## Texte de la page
···

Qu'en aurait pensé Hans Christian Andersen? La Petite sirène, statue inspirée par l'un de ses contes, a quitté Copenhague! Pour un premier voyage depuis son installation, en août 1913, sur un rocher du port danois, la célèbre créature à la queue de poisson - 175 kilos sur la balance tout de même - n'a pas mégoté: direction la Chine. Shangaï plus exactement, où elle est d'ores et déjà le clou incontestable du pavillon représentant le Danemark à l'Expo 2010 qui ouvrira samedi. Pour l'occasion, le royaume a imaginé un concept un peu tiré par les cheveux: celui du pays du "Welfairytale". Ou comment mettre dans un même panier welfare scandinave et fairy tales... Séduire ces Chinois au grand appétit vaut bien quelques contorsions du genre. En six mois, près de 100 millions de visiteurs sont attendus à l'Expo de Shangaï, dont 95% de ressortissants du pays hôte. Andersen serait, lit-on dans la presse danoise, extrêmement populaire parmi les centaines de millions d'enfants chinois. Alors...

···

Un bloc de données:
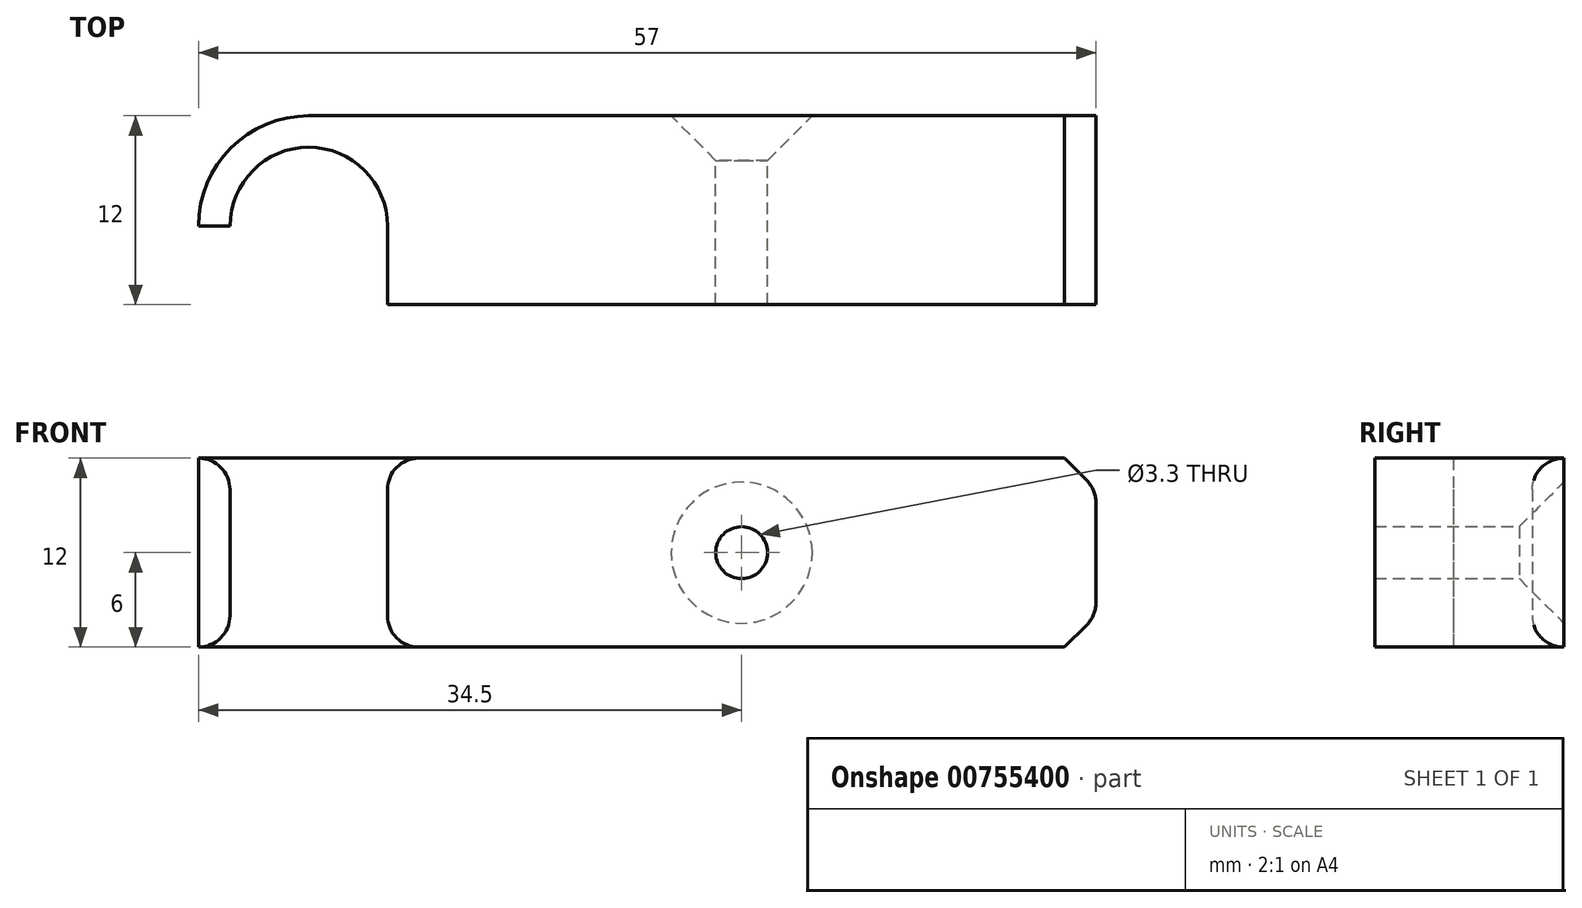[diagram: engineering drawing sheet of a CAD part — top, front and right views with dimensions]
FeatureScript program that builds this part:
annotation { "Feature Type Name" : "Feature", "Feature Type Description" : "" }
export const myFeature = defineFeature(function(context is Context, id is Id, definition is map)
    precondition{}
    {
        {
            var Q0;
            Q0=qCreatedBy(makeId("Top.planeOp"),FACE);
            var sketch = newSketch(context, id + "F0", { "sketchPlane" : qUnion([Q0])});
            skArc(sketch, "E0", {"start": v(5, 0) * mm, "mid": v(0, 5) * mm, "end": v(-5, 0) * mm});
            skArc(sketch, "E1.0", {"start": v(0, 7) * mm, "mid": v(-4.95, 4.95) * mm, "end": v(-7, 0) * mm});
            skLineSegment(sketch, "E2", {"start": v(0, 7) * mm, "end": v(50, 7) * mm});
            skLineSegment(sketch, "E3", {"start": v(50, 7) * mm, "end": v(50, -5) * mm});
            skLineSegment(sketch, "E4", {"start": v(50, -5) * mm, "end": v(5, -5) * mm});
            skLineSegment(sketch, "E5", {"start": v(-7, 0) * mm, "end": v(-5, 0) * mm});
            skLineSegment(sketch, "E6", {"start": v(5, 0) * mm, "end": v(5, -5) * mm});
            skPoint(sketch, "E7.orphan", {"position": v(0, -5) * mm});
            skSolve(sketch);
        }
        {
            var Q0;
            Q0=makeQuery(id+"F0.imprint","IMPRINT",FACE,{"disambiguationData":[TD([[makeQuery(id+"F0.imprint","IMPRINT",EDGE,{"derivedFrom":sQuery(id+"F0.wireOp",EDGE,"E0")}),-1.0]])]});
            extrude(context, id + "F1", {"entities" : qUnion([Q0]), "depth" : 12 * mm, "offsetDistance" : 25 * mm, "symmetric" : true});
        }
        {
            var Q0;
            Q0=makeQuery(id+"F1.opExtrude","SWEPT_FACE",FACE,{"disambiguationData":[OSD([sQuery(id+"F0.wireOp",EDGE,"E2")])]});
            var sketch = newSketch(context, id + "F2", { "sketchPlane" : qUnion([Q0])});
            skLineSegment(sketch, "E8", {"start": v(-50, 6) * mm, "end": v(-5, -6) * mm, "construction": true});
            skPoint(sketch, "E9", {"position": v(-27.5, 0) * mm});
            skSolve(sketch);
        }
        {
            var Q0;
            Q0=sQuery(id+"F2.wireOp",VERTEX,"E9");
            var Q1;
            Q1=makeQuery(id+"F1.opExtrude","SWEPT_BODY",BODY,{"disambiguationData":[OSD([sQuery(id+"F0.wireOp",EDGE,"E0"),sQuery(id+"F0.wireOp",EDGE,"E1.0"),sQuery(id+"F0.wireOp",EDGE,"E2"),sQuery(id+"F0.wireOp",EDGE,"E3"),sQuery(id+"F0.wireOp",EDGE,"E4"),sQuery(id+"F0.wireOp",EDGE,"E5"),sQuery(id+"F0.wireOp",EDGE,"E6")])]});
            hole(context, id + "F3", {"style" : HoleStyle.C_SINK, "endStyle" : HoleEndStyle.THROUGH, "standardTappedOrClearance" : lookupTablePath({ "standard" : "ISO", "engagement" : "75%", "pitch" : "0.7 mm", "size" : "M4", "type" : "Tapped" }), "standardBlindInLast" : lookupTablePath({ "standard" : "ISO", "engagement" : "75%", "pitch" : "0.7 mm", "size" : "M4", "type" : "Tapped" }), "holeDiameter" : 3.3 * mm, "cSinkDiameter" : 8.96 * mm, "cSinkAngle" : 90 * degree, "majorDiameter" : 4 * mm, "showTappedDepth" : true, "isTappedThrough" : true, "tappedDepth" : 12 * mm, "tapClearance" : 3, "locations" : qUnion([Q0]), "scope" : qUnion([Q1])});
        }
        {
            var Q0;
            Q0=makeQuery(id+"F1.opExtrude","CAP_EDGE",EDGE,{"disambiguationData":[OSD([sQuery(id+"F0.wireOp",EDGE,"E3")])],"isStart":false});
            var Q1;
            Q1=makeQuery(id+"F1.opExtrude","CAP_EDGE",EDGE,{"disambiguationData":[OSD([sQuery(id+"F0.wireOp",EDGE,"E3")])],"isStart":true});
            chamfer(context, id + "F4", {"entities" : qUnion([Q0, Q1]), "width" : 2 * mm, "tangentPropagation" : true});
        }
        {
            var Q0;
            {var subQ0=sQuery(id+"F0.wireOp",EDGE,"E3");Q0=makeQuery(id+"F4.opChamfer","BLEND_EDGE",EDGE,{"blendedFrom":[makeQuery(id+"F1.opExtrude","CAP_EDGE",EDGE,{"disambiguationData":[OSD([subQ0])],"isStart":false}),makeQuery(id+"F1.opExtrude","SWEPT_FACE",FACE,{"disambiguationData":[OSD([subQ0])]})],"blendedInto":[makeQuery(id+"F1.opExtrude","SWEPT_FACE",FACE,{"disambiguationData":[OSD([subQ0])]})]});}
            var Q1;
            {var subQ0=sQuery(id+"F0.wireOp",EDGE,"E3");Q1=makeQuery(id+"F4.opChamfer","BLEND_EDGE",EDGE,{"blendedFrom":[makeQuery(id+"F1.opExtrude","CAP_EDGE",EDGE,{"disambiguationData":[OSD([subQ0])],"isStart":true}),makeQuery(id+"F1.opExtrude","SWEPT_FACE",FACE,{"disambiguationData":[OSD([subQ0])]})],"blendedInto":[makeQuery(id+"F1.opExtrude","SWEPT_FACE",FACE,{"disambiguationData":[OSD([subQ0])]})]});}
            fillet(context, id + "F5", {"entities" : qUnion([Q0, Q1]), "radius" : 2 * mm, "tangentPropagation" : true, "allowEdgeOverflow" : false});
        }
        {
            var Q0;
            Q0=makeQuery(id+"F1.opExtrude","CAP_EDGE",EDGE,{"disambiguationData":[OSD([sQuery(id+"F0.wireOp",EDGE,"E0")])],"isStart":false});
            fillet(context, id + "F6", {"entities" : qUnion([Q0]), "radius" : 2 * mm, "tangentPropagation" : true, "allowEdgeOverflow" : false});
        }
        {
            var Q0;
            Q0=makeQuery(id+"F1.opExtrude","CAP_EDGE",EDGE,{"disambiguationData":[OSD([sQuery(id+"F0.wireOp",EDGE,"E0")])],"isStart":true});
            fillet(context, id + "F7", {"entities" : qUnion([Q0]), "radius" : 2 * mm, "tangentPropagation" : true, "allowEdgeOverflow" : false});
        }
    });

···

## Tâches à effectuer
[A] Répondez aux questions suivantes d'après l'article sur la Petite sirène :
(i) Depuis quelle date la statue est-elle installée sur un rocher du port danois ?
(ii) Quel poids l'article attribue-t-il à la statue ?
(iii) Quelle proportion des visiteurs attendus à l'Expo 2010 devrait venir du pays hôte ?
[B] Reprenez l'article sur la Petite sirène à l'Expo 2010 à la suite de sa dernière phrase, « Alors... », et poursuivez-le.

## Réponses fournies
[A]
(i) Depuis août 1913.
(ii) 175 kilos.
(iii) 95 %.

[B]
Le déracinement de l'icône danoise, la plus belle des six filles du Roi de la mer, a provoqué quelques remous dans le royaume. Est-ce bien nécessaire de l'expédier de l'autre côté du globe? En Chine, qui plus est? Et qu'en penseront tous ces touristes étrangers mal informés qui, lorsqu'ils se rendront sur la promenade Langelinie, trouveront jusqu'à fin novembre une installation vidéo signée d'un artiste chinois (Ai Weiwei) en lieu et place de la belle, d'ordinaire assise là, "silencieuse et réfléchie"?
Il n'est pas dit toutefois que H. C. Andersen se serait plaint d'une telle aventure orientale. L'écrivain aimait à voyager. Entre 1831 et sa mort, il mena une trentaine d'expéditions hors de Copenhague. Car c'est bien d'expéditions dont il s'agissait à l'époque, dès lors qu'on s'éloignait de son pré carré. Andersen ramena de ces périples des récits enlevés, qui nous rappellent qu'il n'excellait pas uniquement dans l'écriture de contes. L'un de ces récits, presque prémonitoire, s'intitule... Ombres chinoises.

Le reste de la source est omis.